Saturday, June 19, 2010

The Gettysburg Address

Recently the boys and I read the Gettysburg Address together. Have you ever read it? Really read it? Now this is a powerful document. This gives point to the "Classics, Not Textbooks" from the 7 Keys of Great Teaching. The boys and I had a moving experience as we talked about these powerful words, line by line.



Listen to some of these masterful words.

"...The world will little note, nor long remember what we say here, but it can never forget what they did here. It is for us the living, rather, to be dedicated here to the the unfinished work which they who fought here have thus far so nobly advanced...we take increased devotion to that cause for which they gave the last full measure of devotion..."



The whole thing is brilliant and gut wrenching. By the time we were done we were all crying. Crying for what's been done for us, crying because we must carry on with where they left off, and crying because we feel so inadequate to protect this passed on freedom. We had read truth that rang into our souls.

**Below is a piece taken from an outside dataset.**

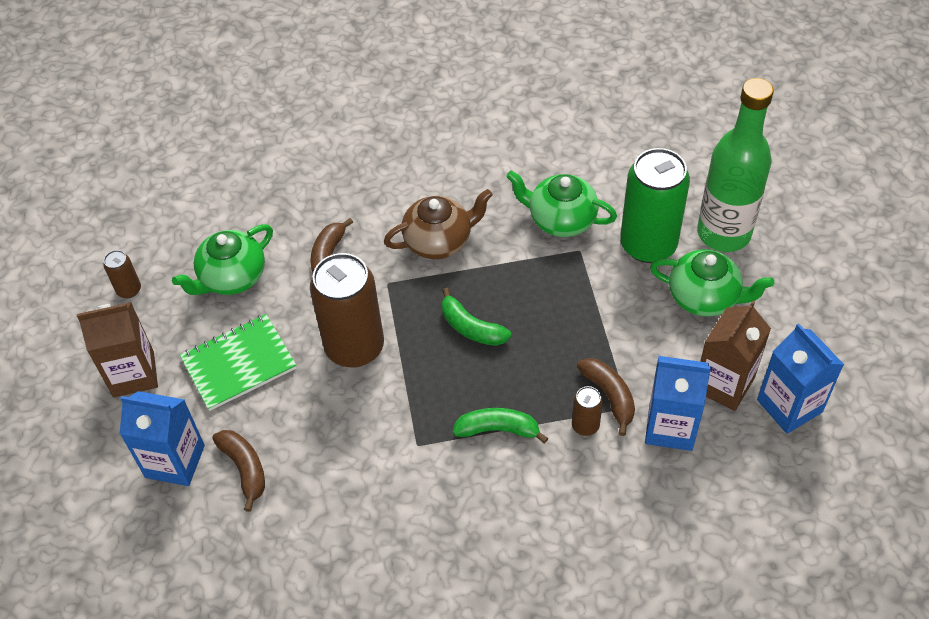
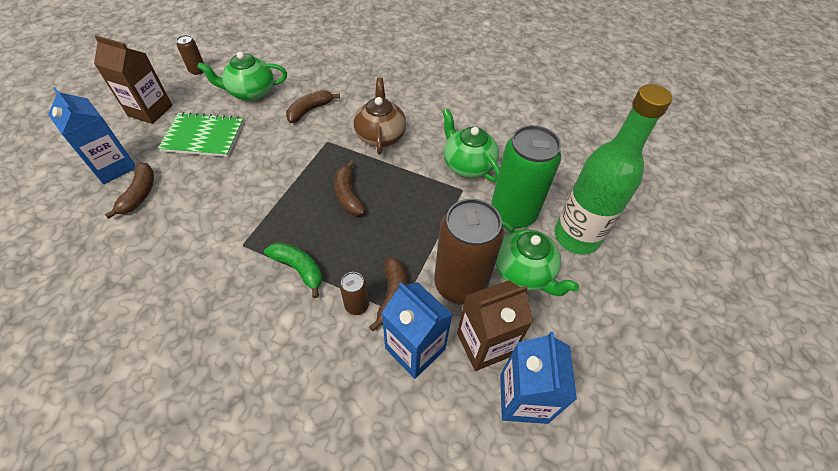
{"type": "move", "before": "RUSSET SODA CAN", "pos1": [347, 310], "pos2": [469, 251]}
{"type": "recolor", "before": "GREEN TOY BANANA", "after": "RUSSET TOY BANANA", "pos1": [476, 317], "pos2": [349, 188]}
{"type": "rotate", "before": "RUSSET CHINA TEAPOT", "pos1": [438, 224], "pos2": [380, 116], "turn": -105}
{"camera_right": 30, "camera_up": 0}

From there a two hour long discussion ensued about the Civil War. I narrated to them the great battles and the great heroes and what they had done. I was weaving a story for them. We talked of Joshua Chamberlain, Stonewall Jackson, Harriet Tubman, The Underground Railroad, Abraham Lincoln, Robert E Lee, Jefferson Davis, Fort Sumter, abolitionism, the south and the election of 1860. Every once in a while I'd pull up a picture of someone for them to see and for it to be real. We would look into their extinguished eyes and feel a sense of purpose and a sense of gratitude.

It is in these moments, as I tell them about heroes and history, that the tears fall and the Spirit penetrates that I feel so very blessed to have them by my side all day long and every day.